Teks Bacaan:
Anda bisa menganyam janji – janji bawahan sehingga menjadi manajemen yang dinamis, dan penuh komitmen. Menagihnya pun tidak sulit, karena janji diucapkan dengan kongkrit dan sudah diwarnai “buy in” individu sendiri.
be well,
Dwika-ExecuTrain
Janji Surga
**Eileen Rachman & Sylvina Savitri
Kalau mengalami banyaknya janji yang tidak “bisa dipegang”, maka kita bisa jadi memandang kata “janji” sebagai hal yang negatif. Saat teman saya mengalami kesulitan dalam proses melahirkannya, atasannya menjanjikan bantuan dana dari manajemen. Namun, sampai bayinya berusia 5 bulan, bantuan tersebut tidak kunjung “keluar”. Ia lalu mulai menyindir-nyindir atasannya karena hanya mengucapkan “janji - janji surga”.
Bagaimana dengan pengusaha kondang dan terkenal bijaksana yang berjanji untuk menanam hutan bakau dan ketapang di lahan pengganti, setelah menutup lahan seluas 1.154,49 hektar, yang konon tadinya bisa menampung 16 juta meter kubik air sebelum masuk ke laut di lingkungan bandara Soekarno-Hatta? Tampaknya menagih janji di lingkungan kita sering tidak sekeras intensitas mengucapkannya. Penagih janji juga sudah frustrasi dan tidak yakin akan kesungguhan pengucap janji dan keberhasilan menagihnya. Seorang teman berkomentar pesimis:” apakah bangsa kita sedang berkembang menjadi bangsa yang bisa hidup bersama tanpa mengindahkan janji lagi?”
Saking banyaknya ‘janji surga’ yang kita dengar, kita bisa rasakan bahwa banyak dari kita meremehkan, mengolok-olok dan tidak menganggap penting saat mengucapkan atau mendengar ‘janji’. Lihatlah betapa kita sering ‘menganggap angin’ dan apatis terhadap janji-janji yang diucapkan saat seorang tokoh atau partai dalam berkampanye. Padahal ‘janji’ sangatlah penting. Janji adalah ‘kontrak’, tanpa landasan hukum. Kalau kita sama-sama membuang konsep dan kata “janji” dari khasanah perbendaharaan kata kita, maka kita akan kehilangan cara untuk membina kepercayaan satu sama lain di luar kontrak yang tertulis, berdasarkan hukum. Misalnya jam bertemu, proposal diserahkan, menolong teman dan masih banyak lagi hal yang sering kita kembangkan dengan dasar janji.

Soal:
Lanjutkan teks tentang arti penting janji di atas, mulai setelah kalimat terakhirnya. Baris-baris data tidak berkaitan dengan teks bacaan.

Bagian Data:
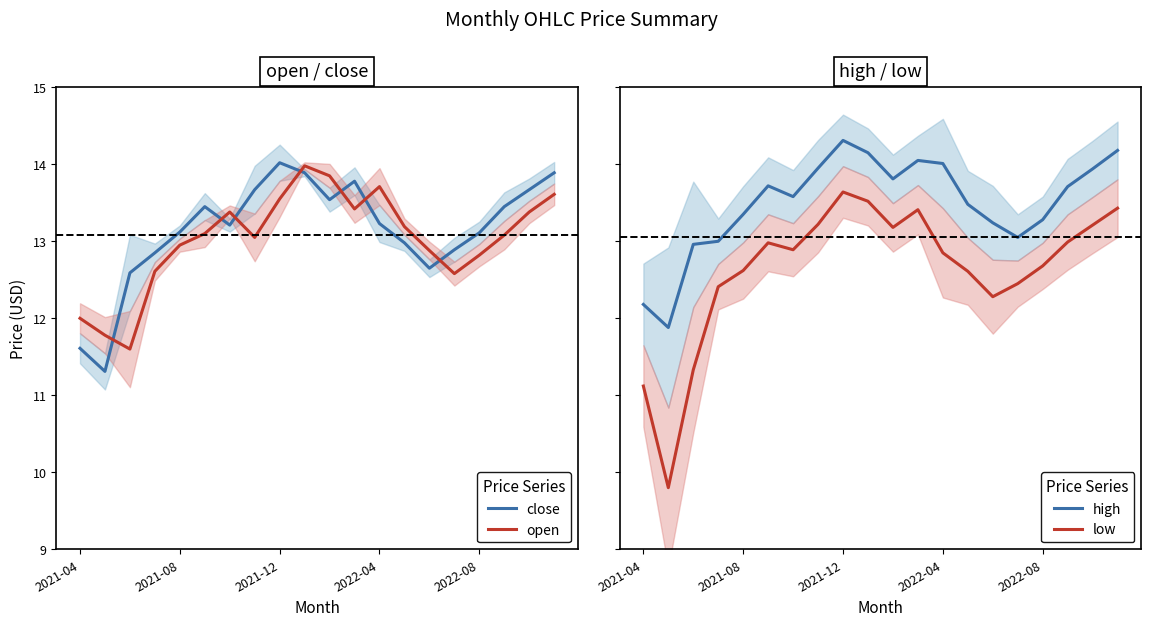

What is the difference between the second highest and minimum values in the low series?

3.7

Hasil Jawaban:
Bahayanya Bila Kita Tak Lagi Percaya ‘Janji’
Saat lulus sebagai sarjana, otomatis kita mengucapkan janji sebagai professional .Saat “diangkat” sebagai pejabat, kita pun mengucapkan janji jabatan untuk bersikap jujur dan etis sesuai kaidah – kaidah profesi dan jabatan yang dijalankan. Janji profesi bisa menyangkut harkat kemanusiaan secara langsung, seperti dokter dan psikolog, maupun tidak langsung, seperti insinyur, wartawan, pejabat, duta besar, pengacara, ahli lingkungan dan semua profesi lainnya. Kalau ‘janji’ atau sumpah profesi dan jabatan seperti ini kita sikapi dengan berolok – olok, maka tentunya kita juga tidak punya komitmen untuk berpegang teguh pada janji tersebut. Akibatnya, kita tidak saling mendorong teman – teman kita yang berusaha berpraktek secara benar. Tanpa menyadari bahayanya, hilanglah sudah arti janji profesi itu.
Kita sebagai orang tua juga selalu menanamkan keyakinan pada putra – putri kita: ”Mamah janji untuk bertindak adil”, “Papah janji untuk tidak meninggalkan kamu sendirian”. Janji yang sungguh – sungguh dan ditepati akan membangun rasa percaya. Rasa percaya anak pada orang tua, otoritas, akan menumbuhkan keberanian dan akhirnya kepercayaan pada kekuatan dirinya sendiri.
Janji: Esensi dari Eksekusi
Kita sama – sama menyadari bahwa dalam manajemen banyak sekali hal – hal penting yang sudah direncanakan, tidak terlaksana secara tepat waktu dan tidak sesuai dengan kualitas yang direncanakan. Banyak sekali penyebab dari tidak terlaksananya suatu rencana, misalnya bahwa si pelaksana tidak mem”buy – in” rencana tersebut atau tidak yakin, sehingga ia pun tidak terlibat secara emosional atau kurang adanya komunikasi antardepartemen sehingga koordinasi tidak mulus. Singkat kata, organisasi memang adalah sekumpulan rencana proyek, atau sejumlah garis dan kumpulan job description yang akan semakin tidak “bernyawa” bila tidak diwarnai jaring “janji & komitmen” yang dinamis.
Bukankah dalam setiap rapat mingguan, bulanan, kita mensahkan janji-janji kita dalam rencana “action” yang akan ditagih minggu atau bulan depannya? Organisasi dengan individu yang tidak kuat menepati janji pasti akan menjadi organisasi yang melempem, yang hanya pasrah dan tersenyum sinis bila sesuatu yang sudah dijanjikan tidak berjalan sesuai rencana.
”Manajemen Janji”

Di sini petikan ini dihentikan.